Almost front and center in the crowd was the cheer squad from Munday. Senior Kale Lewis said his group was in shock the week before after learning of the crash.
“We had just talked to them after the game,” he said. The pain of the quarterfinals loss gave way, he said, to prayer. “In a split second we went from losing a game to supporting Iraan.”
During the pre-game feed for cheer teams, Iraan High principal Jim Baum talked to a cheerleader, then gave her an arm hug.
She was Felicia Farley, a Sonora High junior. She said she contacted Baum the next day to offer condolences on behalf of SHS and offered her squad to cheer for the Braves the next week.
“He started to cry, or, as he said, ‘turn into a puddle of goo,'” she said. Forgotten was a stinging 37-27 homecoming loss to the Braves. “After all that, we still wanted to help.”
If Farley was among the first to offer Iraan support after tragedy, her squad was just one of many that came to Abilene for the Wellington game.
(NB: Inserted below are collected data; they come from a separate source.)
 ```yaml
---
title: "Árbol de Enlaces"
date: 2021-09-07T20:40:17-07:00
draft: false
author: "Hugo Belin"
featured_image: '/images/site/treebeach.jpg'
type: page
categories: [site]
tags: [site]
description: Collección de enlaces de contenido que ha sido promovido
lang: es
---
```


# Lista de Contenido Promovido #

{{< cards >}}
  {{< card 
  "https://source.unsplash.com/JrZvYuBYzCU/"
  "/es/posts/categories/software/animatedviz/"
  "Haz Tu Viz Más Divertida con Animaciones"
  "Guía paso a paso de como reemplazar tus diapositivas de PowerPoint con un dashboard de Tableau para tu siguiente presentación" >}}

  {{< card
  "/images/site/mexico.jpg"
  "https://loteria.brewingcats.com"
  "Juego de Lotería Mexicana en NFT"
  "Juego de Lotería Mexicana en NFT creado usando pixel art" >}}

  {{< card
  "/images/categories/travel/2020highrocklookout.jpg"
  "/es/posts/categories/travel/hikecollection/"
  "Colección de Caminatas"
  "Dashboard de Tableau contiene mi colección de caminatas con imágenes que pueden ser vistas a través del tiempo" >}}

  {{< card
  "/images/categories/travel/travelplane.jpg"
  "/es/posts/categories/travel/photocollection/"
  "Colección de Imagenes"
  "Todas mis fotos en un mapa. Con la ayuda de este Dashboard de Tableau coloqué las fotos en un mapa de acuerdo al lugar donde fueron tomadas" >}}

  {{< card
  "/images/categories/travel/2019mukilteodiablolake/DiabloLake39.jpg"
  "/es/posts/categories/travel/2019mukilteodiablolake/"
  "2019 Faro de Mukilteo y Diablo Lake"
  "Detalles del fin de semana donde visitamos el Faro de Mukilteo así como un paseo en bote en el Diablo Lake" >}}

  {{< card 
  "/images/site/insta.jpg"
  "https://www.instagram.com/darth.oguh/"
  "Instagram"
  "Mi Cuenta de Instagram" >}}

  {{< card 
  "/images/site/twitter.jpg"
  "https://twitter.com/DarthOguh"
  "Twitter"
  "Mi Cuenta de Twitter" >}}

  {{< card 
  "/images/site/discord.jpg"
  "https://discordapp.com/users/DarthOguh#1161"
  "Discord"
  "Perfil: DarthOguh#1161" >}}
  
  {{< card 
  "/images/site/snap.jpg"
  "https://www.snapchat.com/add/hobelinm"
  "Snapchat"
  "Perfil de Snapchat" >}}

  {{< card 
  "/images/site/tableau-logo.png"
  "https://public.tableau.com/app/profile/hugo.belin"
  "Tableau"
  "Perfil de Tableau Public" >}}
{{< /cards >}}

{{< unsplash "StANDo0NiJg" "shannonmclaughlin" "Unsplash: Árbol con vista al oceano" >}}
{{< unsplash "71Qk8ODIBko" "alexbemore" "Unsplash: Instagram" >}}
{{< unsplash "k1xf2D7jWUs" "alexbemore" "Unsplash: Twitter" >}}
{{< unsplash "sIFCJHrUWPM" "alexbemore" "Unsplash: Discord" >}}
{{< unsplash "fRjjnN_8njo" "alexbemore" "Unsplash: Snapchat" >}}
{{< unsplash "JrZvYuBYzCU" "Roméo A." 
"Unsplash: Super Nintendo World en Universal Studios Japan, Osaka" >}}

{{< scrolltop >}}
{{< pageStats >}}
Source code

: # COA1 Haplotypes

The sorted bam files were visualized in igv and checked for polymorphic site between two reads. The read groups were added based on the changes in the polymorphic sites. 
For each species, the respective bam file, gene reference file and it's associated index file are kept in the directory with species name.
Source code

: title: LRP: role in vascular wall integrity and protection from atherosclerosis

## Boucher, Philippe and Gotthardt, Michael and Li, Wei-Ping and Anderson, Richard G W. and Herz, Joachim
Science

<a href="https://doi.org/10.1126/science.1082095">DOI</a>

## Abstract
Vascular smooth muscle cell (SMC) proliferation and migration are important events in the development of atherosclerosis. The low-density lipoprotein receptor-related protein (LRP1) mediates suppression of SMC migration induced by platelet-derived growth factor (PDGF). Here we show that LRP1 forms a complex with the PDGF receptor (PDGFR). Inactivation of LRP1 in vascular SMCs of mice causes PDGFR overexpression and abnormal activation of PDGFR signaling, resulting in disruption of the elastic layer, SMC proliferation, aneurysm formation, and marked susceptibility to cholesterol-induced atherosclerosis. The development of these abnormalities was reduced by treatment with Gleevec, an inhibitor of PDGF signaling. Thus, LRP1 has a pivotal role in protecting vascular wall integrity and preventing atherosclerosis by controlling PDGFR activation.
“I thought maybe a few towns would come, but we didn’t expect this many,” she said. Five hundred chicken sandwiches were prepared. The call went out for 100 more, then for another 50.
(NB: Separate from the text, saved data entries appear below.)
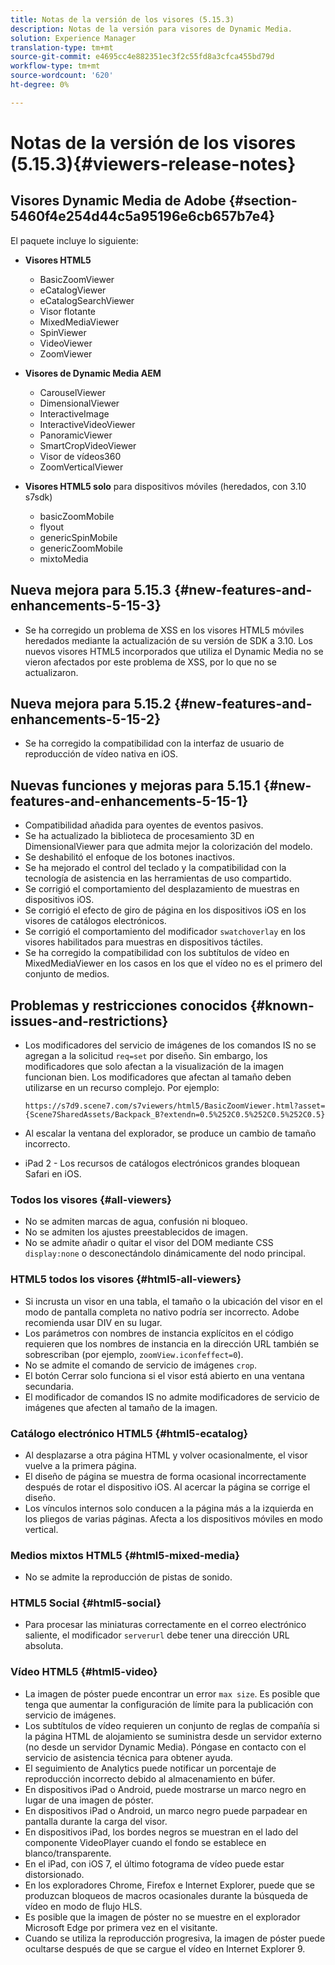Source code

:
 ```yaml
---
title: Notas de la versión de los visores (5.15.3)
description: Notas de la versión para visores de Dynamic Media.
solution: Experience Manager
translation-type: tm+mt
source-git-commit: e4695cc4e882351ec3f2c55fd8a3cfca455bd79d
workflow-type: tm+mt
source-wordcount: '620'
ht-degree: 0%

---
```



# Notas de la versión de los visores (5.15.3){#viewers-release-notes}

<!-- Updated January 13, 2021 for the 5.15.3 release-->

## Visores Dynamic Media de Adobe {#section-5460f4e254d44c5a95196e6cb657b7e4}

El paquete incluye lo siguiente:

* **Visores HTML5**

   * BasicZoomViewer
   * eCatalogViewer
   * eCatalogSearchViewer
   * Visor flotante
   * MixedMediaViewer
   * SpinViewer
   * VideoViewer
   * ZoomViewer

* **Visores de Dynamic Media AEM**

   * CarouselViewer
   * DimensionalViewer
   * InteractiveImage
   * InteractiveVideoViewer
   * PanoramicViewer
   * SmartCropVideoViewer
   * Visor de vídeos360
   * ZoomVerticalViewer

* **Visores HTML5 solo**  para dispositivos móviles (heredados, con 3.10 s7sdk)

   * basicZoomMobile
   * flyout
   * genericSpinMobile
   * genericZoomMobile
   * mixtoMedia

## Nueva mejora para 5.15.3 {#new-features-and-enhancements-5-15-3}

* Se ha corregido un problema de XSS en los visores HTML5 móviles heredados mediante la actualización de su versión de SDK a 3.10. Los nuevos visores HTML5 incorporados que utiliza el Dynamic Media no se vieron afectados por este problema de XSS, por lo que no se actualizaron.

## Nueva mejora para 5.15.2 {#new-features-and-enhancements-5-15-2}

* Se ha corregido la compatibilidad con la interfaz de usuario de reproducción de vídeo nativa en iOS.

## Nuevas funciones y mejoras para 5.15.1 {#new-features-and-enhancements-5-15-1}

* Compatibilidad añadida para oyentes de eventos pasivos.
* Se ha actualizado la biblioteca de procesamiento 3D en DimensionalViewer para que admita mejor la colorización del modelo.
* Se deshabilitó el enfoque de los botones inactivos.
* Se ha mejorado el control del teclado y la compatibilidad con la tecnología de asistencia en las herramientas de uso compartido.
* Se corrigió el comportamiento del desplazamiento de muestras en dispositivos iOS.
* Se corrigió el efecto de giro de página en los dispositivos iOS en los visores de catálogos electrónicos.
* Se corrigió el comportamiento del modificador `swatchoverlay` en los visores habilitados para muestras en dispositivos táctiles.
* Se ha corregido la compatibilidad con los subtítulos de vídeo en MixedMediaViewer en los casos en los que el vídeo no es el primero del conjunto de medios.

## Problemas y restricciones conocidos {#known-issues-and-restrictions}

* Los modificadores del servicio de imágenes de los comandos IS no se agregan a la solicitud `req=set` por diseño. Sin embargo, los modificadores que solo afectan a la visualización de la imagen funcionan bien. Los modificadores que afectan al tamaño deben utilizarse en un recurso complejo. Por ejemplo:

   `https://s7d9.scene7.com/s7viewers/html5/BasicZoomViewer.html?asset= {Scene7SharedAssets/Backpack_B?extendn=0.5%252C0.5%252C0.5%252C0.5}`

* Al escalar la ventana del explorador, se produce un cambio de tamaño incorrecto.
* iPad 2 - Los recursos de catálogos electrónicos grandes bloquean Safari en iOS.

### Todos los visores {#all-viewers}

* No se admiten marcas de agua, confusión ni bloqueo.
* No se admiten los ajustes preestablecidos de imagen.
* No se admite añadir o quitar el visor del DOM mediante CSS `display:none` o desconectándolo dinámicamente del nodo principal.

### HTML5 todos los visores {#html5-all-viewers}

* Si incrusta un visor en una tabla, el tamaño o la ubicación del visor en el modo de pantalla completa no nativo podría ser incorrecto. Adobe recomienda usar DIV en su lugar.
* Los parámetros con nombres de instancia explícitos en el código requieren que los nombres de instancia en la dirección URL también se sobrescriban (por ejemplo, `zoomView.iconfeffect=0`).
* No se admite el comando de servicio de imágenes `crop`.
* El botón Cerrar solo funciona si el visor está abierto en una ventana secundaria.
* El modificador de comandos IS no admite modificadores de servicio de imágenes que afecten al tamaño de la imagen.

### Catálogo electrónico HTML5 {#html5-ecatalog}

* Al desplazarse a otra página HTML y volver ocasionalmente, el visor vuelve a la primera página.
* El diseño de página se muestra de forma ocasional incorrectamente después de rotar el dispositivo iOS. Al acercar la página se corrige el diseño.
* Los vínculos internos solo conducen a la página más a la izquierda en los pliegos de varias páginas. Afecta a los dispositivos móviles en modo vertical.

### Medios mixtos HTML5 {#html5-mixed-media}

* No se admite la reproducción de pistas de sonido.

### HTML5 Social {#html5-social}

* Para procesar las miniaturas correctamente en el correo electrónico saliente, el modificador `serverurl` debe tener una dirección URL absoluta.

### Vídeo HTML5 {#html5-video}

* La imagen de póster puede encontrar un error `max size`. Es posible que tenga que aumentar la configuración de límite para la publicación con servicio de imágenes.
* Los subtítulos de vídeo requieren un conjunto de reglas de compañía si la página HTML de alojamiento se suministra desde un servidor externo (no desde un servidor Dynamic Media). Póngase en contacto con el servicio de asistencia técnica para obtener ayuda.
* El seguimiento de Analytics puede notificar un porcentaje de reproducción incorrecto debido al almacenamiento en búfer.
* En dispositivos iPad o Android, puede mostrarse un marco negro en lugar de una imagen de póster.
* En dispositivos iPad o Android, un marco negro puede parpadear en pantalla durante la carga del visor.
* En dispositivos iPad, los bordes negros se muestran en el lado del componente VideoPlayer cuando el fondo se establece en blanco/transparente.
* En el iPad, con iOS 7, el último fotograma de vídeo puede estar distorsionado.
* En los exploradores Chrome, Firefox e Internet Explorer, puede que se produzcan bloqueos de macros ocasionales durante la búsqueda de vídeo en modo de flujo HLS.
* Es posible que la imagen de póster no se muestre en el explorador Microsoft Edge por primera vez en el visitante.
* Cuando se utiliza la reproducción progresiva, la imagen de póster puede ocultarse después de que se cargue el vídeo en Internet Explorer 9.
Across town, Abilene Cooper High band parents put on a barbecue dinner for 70-plus members of the Braves band, staff and chaperones. Said fourth-year band director Veronica Tagle, “It’s amazing to me how everyone has pulled together to support us. This is so encouraging. We really appreciate it.”
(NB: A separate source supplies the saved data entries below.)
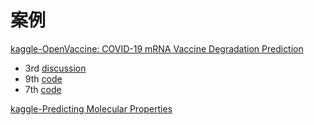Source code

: # 案例

[kaggle-OpenVaccine: COVID-19 mRNA Vaccine Degradation Prediction](https://www.kaggle.com/competitions/stanford-covid-vaccine/overview)
- 3rd [discussion](https://www.kaggle.com/competitions/stanford-covid-vaccine/discussion/189574)
- 9th [code](https://github.com/qkqkfldis1/OpenVaccine_kaggle)
- 7th [code](https://github.com/Shujun-He/Nucleic-Transformer/tree/master/src/OpenVaccine)

[kaggle-Predicting Molecular Properties](https://www.kaggle.com/competitions/champs-scalar-coupling/overview)
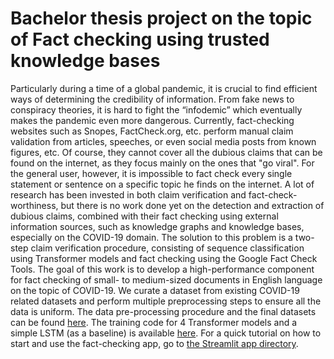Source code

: # Bachelor thesis project on the topic of Fact checking using trusted knowledge bases
Particularly during a time of a global pandemic, it is crucial to find efficient ways of determining the credibility of information. From fake news to conspiracy theories, it is hard to fight the “infodemic” which eventually makes the pandemic even more dangerous. Currently, fact-checking websites such as Snopes, FactCheck.org, etc. perform manual claim validation from articles, speeches, or even social media posts from known figures, etc. Of course, they cannot cover all the dubious claims that can be found on the internet, as they focus mainly on
the ones that "go viral". For the general user, however, it is impossible to fact check every single statement or sentence on a specific topic he finds on the internet.
A lot of research has been invested in both claim verification and fact-check-worthiness, but there is no work done yet on the detection and extraction of dubious claims, combined with their fact checking using external information sources, such as knowledge graphs and knowledge bases, especially on the COVID-19 domain. The solution to this problem is a two-step claim
verification procedure, consisting of sequence classification using Transformer models and fact checking using the Google Fact Check Tools. The goal of this work is to develop a high-performance component for fact checking of small- to medium-sized documents in English language on the topic of COVID-19. 
We curate a dataset from existing COVID-19 related datasets and perform multiple preprocessing steps to ensure all the data is uniform. The data pre-processing procedure and the final datasets can be found [here](https://github.com/elip06/covid19-fact-checking/tree/main/dataset_preparation). 
The training code for 4 Transformer models and a simple LSTM (as a baseline) is available [here](https://github.com/elip06/covid19-fact-checking/tree/main/training). 
For a quick tutorial on how to start and use the fact-checking app, go to [the Streamlit app directory](https://github.com/elip06/covid19-fact-checking/tree/main/fact_checking_app).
The band, she said, was to play selections at halftime that were favorites of Pope, an IHS grad. Those were to include “The Warpath” and “Here Comes the King,” popular “back in the ’80s” when Pope was in the band, Tagle said.
Baum is in his second year at Iraan, a town a located “in the middle of nowhere-er … add that extra ‘er.’ I love this community. Just good people.”
So, the town rallying after tragedy perhaps was not expected. But the extended support of towns near and far was overwhelming, he said.
“The biggest thing is that you don’t have to be against Wellington to be for Iraan,” he said amid signs that read “The strong. The courageous. The Braves.” “This is amazing.”
And Wellington fans, while wanting to win the game and return to the championship game the Skyrockets won in 2013, were all for Iraan, a state champion 20 years ago.
“It has been very welcoming,” Wellington cheer sponsor Deidre Kane said of the pre-game meal. “They were in our thoughts and prayers. It was such a tragedy. But when it’s game time, may the best team win.”
A scholarship fund was set up at Wellington High and at halftime of the game, Skyrockets cheerleaders presented a check to their counterparts at Iraan High. A total of more $3,000.
“Our hearts have gone out to support them,” said Wellington fans Rafael and Maria Granados, whose daughter Lorena is a senior cheerleader. Of the turnout to support the Braves’ cheerleaders, “We are happy for them,” Rafael said.
But there was a game to play, to see which team would make its second finals appearance in school history.
“Friday night football with Rockets,” shouted Maria, holding her “Code Red” sign.
A message of thanks from the Iraan-Sheffield School District was read of the public address system before kickoff. The community has been “blessed beyond measure” by the outpouring of support, it went. “We are united by love.”
Baum seemed almost close to tears talking about that love.
“As tragic as it is,” he said looking at the rows and rows of cheerleaders, “we’ve felt more of blessing out of it. There have been good lessons in this.”